Tuesday, April 13, 2010

Midterm - Macabre Rome: A Cut Above the Rest

My first week in Rome was pleasant enough: puffy white clouds, songbirds in the morning, people smiling in the streets, and dozens of decaying human remains waiting to greet me in churches. In America, you are hard pressed to find a lifeless body on display anywhere outside of a morgue and even then you need a really good reason to see it. I was particularly interested in the heads: the most recognizable and psychological feature now just a mere object. I viewed many sites, but below you’ll only find the spots that were a head and shoulder above the rest.


Saint Valentine, Santa Maria in Cosmedin

I decided to visit this lovely saint’s decapitated cranium on Valentine’s Day, but was surprised to find the 4th century church nearly empty, even though a line wrapped around the building for pictures with its other famous attraction: La Bocca della Verità, or The Mouth of Truth. I guess some people have better things to do on the day of love than visit the dead.

Saint Valentine has got to be the tiniest head I have ever seen, living or departed. It seems at some point a creative monk thought it would be a good idea to shove some red roses on him, almost like Jesus’ crown of thorns. Poor Valentine sadly gazes out at his audience, completely embarrassed by this game of dress up. His missing tooth and jaw added to my pity for him, his golden display case resembling a gilded cage for this once rebelliously romantic saint.


John the Baptist, San Silvestro in Capite

Chopped off by order of King Herod Antipas after a night of drinking, the location of John the Baptist’s true head is claimed by seven places around the world. The church itself is enjoyable enough though, decorated in paintings of decapitations, assassinations, and suffering saints.

I found John in a blindingly white room off to the side and was terrified by what I saw. This particular head is mummified, with a black stone-like cloth tightly covering every inch of his skull and its tilt turning a missing jaw into a permanent scream. The glass case that covers him reflects a nearby red candle’s glow out from his eye sockets (at certain angles) and I was convinced those covered holes could still somehow see me. Where those floor to ceiling bars put there to keep us out, or John the Baptist in?

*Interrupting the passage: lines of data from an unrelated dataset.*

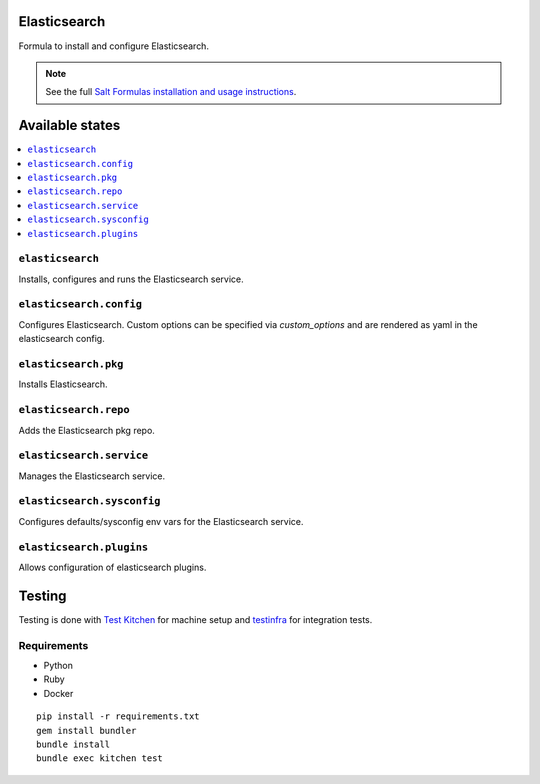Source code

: Elasticsearch
=============

Formula to install and configure Elasticsearch.


.. note::

    See the full `Salt Formulas installation and usage instructions
    <http://docs.saltstack.com/en/latest/topics/development/conventions/formulas.html>`_.

Available states
================

.. contents::
    :local:


``elasticsearch``
-----------

Installs, configures and runs the Elasticsearch service.

``elasticsearch.config``
------------------------

Configures Elasticsearch.
Custom options can be specified via `custom_options` and are rendered as yaml in the elasticsearch config.

``elasticsearch.pkg``
---------------------

Installs Elasticsearch.

``elasticsearch.repo``
----------------------

Adds the Elasticsearch pkg repo.


``elasticsearch.service``
-------------------------

Manages the Elasticsearch service.

``elasticsearch.sysconfig``
---------------------------

Configures defaults/sysconfig env vars for the Elasticsearch service.

``elasticsearch.plugins``
-------------------------

Allows configuration of elasticsearch plugins.


Testing
=======

Testing is done with `Test Kitchen <http://kitchen.ci/>`_
for machine setup and `testinfra <https://testinfra.readthedocs.io/en/latest/>`_
for integration tests.

Requirements
------------

* Python
* Ruby
* Docker

::

    pip install -r requirements.txt
    gem install bundler
    bundle install
    bundle exec kitchen test
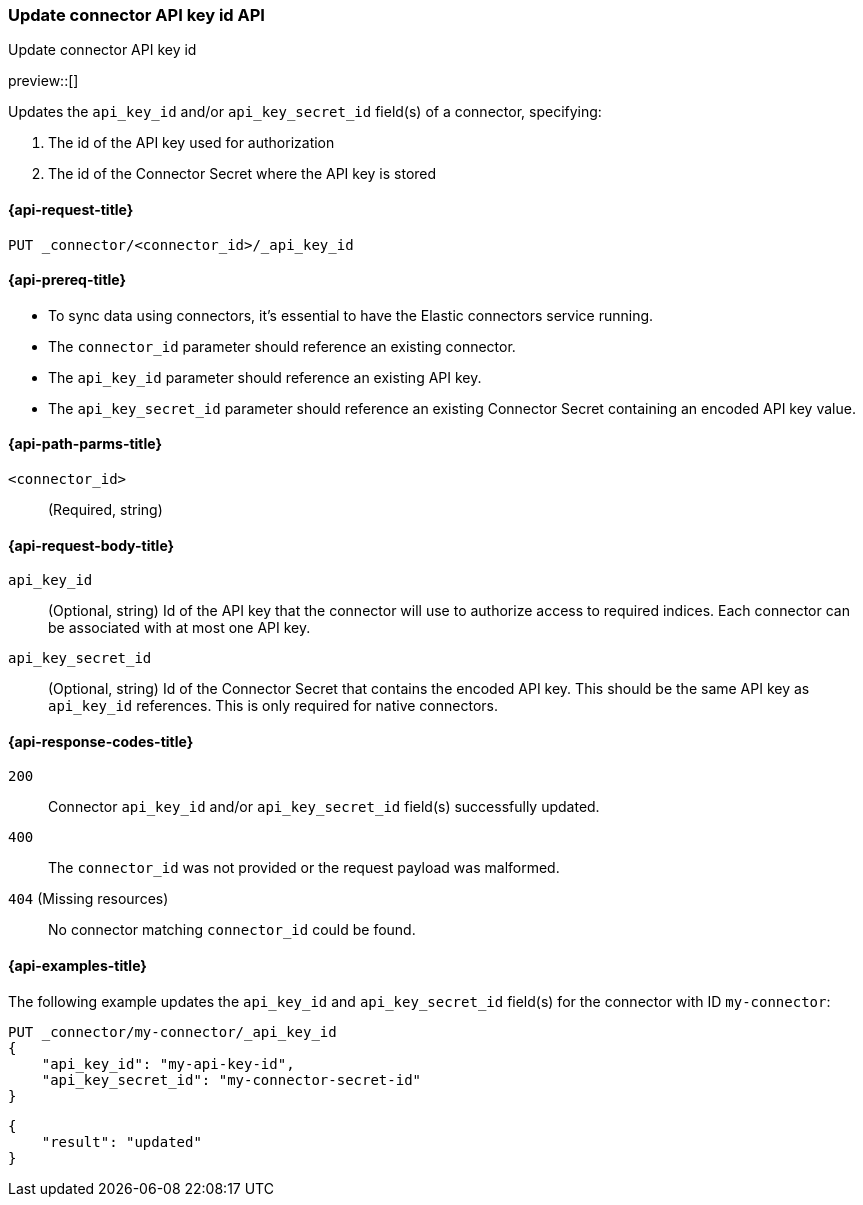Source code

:[[update-connector-api-key-id-api]]
=== Update connector API key id API
++++
<titleabbrev>Update connector API key id</titleabbrev>
++++

preview::[]

Updates the `api_key_id` and/or `api_key_secret_id` field(s) of a connector, specifying:

. The id of the API key used for authorization
. The id of the Connector Secret where the API key is stored

[[update-connector-api-key-id-api-request]]
==== {api-request-title}

`PUT _connector/<connector_id>/_api_key_id`

[[update-connector-api-key-id-api-prereq]]
==== {api-prereq-title}

* To sync data using connectors, it's essential to have the Elastic connectors service running.
* The `connector_id` parameter should reference an existing connector.
* The `api_key_id` parameter should reference an existing API key.
* The `api_key_secret_id` parameter should reference an existing Connector Secret containing an encoded API key value.

[[update-connector-api-key-id-api-path-params]]
==== {api-path-parms-title}

`<connector_id>`::
(Required, string)

[role="child_attributes"]
[[update-connector-api-key-id-api-request-body]]
==== {api-request-body-title}

`api_key_id`::
(Optional, string) Id of the API key that the connector will use to authorize access to required indices. Each connector can be associated with at most one API key.

`api_key_secret_id`::
(Optional, string) Id of the Connector Secret that contains the encoded API key. This should be the same API key as `api_key_id` references. This is only required for native connectors.

[[update-connector-api-key-id-api-response-codes]]
==== {api-response-codes-title}

`200`::
Connector `api_key_id` and/or `api_key_secret_id` field(s) successfully updated.

`400`::
The `connector_id` was not provided or the request payload was malformed.

`404` (Missing resources)::
No connector matching `connector_id` could be found.

[[update-connector-api-key-id-api-example]]
==== {api-examples-title}

The following example updates the `api_key_id` and `api_key_secret_id` field(s) for the connector with ID `my-connector`:

////
[source, console]
--------------------------------------------------
PUT _connector/my-connector
{
  "index_name": "search-google-drive",
  "name": "My Connector",
  "service_type": "google_drive"
}
--------------------------------------------------
// TESTSETUP

[source,console]
--------------------------------------------------
DELETE _connector/my-connector
--------------------------------------------------
// TEARDOWN
////

[source,console]
----
PUT _connector/my-connector/_api_key_id
{
    "api_key_id": "my-api-key-id",
    "api_key_secret_id": "my-connector-secret-id"
}
----

[source,console-result]
----
{
    "result": "updated"
}
----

Santa Maria della Concezione dei Cappuccino

Feng shui meets the macabre in this church’s unique crypt. In 1631, to save space, bodies were exhumed and, for some unknown reason, put up on the walls instead of in containers. There are entire walls filled with skulls carefully stacked upon each other, creating sturdy columns, cute arches, and delightful centerpieces to pelvis star designs. Some even have the skin left on to help you lose your appetite that much easier.

My favorite room was made clear when I was reminded of the true purpose of an idle cranium: the classic skull and crossbones. This piratey design was found in several places throughout the third area of the crypt, adorning the walls above a few lucky (deceased) monks.

For such a dark theme, the monks really did a good job of keeping the place cheerful, with ribcage flowers, hipbone fans, countless vertebrae lining the walls, and a jolly message at the end “What you are now, we once were; what we are now, you shall be.”


David With The Head Of Goliath, Villa Borghese

The last stop on our dark tour of craniums is the master of light and dark himself: Caravaggio. He seemed to have a clear grasp of what an actual decapitated head looks like for this painting, making it the perfect end for those that get lightheaded when viewing the dead. In a twisted decision by a depressed artist, Caravaggio painted the head in his own likeness as David sadly looks on. This was a point in Caravaggio’s life when he was desperate to go back to Rome, the city he was exiled from for killing a man, a feeling shown in this somber painting.


This is only a small sampling of the captivatingly decapitated heads to be found in Rome. And whether your visit takes you to catacombs or crypts, you can always rest in peace knowing that if the dead become a bit overwhelming, your exit to the world of the living is always near.